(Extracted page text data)
-----

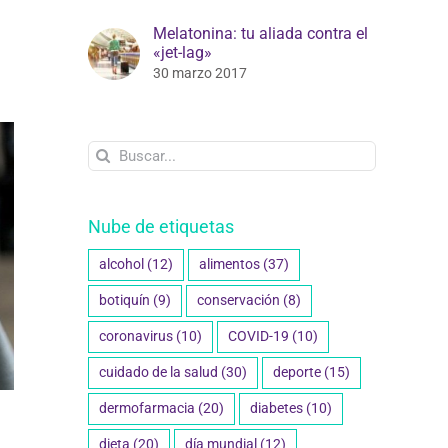
Melatonina: tu aliada contra el
«jet-lag»
30 marzo 2017
Buscar:
Nube de etiquetas
alcohol
(12)
alimentos
(37)
botiquín
(9)
conservación
(8)
coronavirus
(10)
COVID-19
(10)
cuidado de la salud
(30)
deporte
(15)
dermofarmacia
(20)
diabetes
(10)
dieta
(20)
día mundial
(12)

-----

Work item
With the pictures omitted, restate every entry above word for word.

Solution to the exercise
Melatonina: tu aliada contra el
«jet-lag»
30 marzo 2017
Buscar:
Nube de etiquetas
alcohol
(12)
alimentos
(37)
botiquín
(9)
conservación
(8)
coronavirus
(10)
COVID-19
(10)
cuidado de la salud
(30)
deporte
(15)
dermofarmacia
(20)
diabetes
(10)
dieta
(20)
día mundial
(12)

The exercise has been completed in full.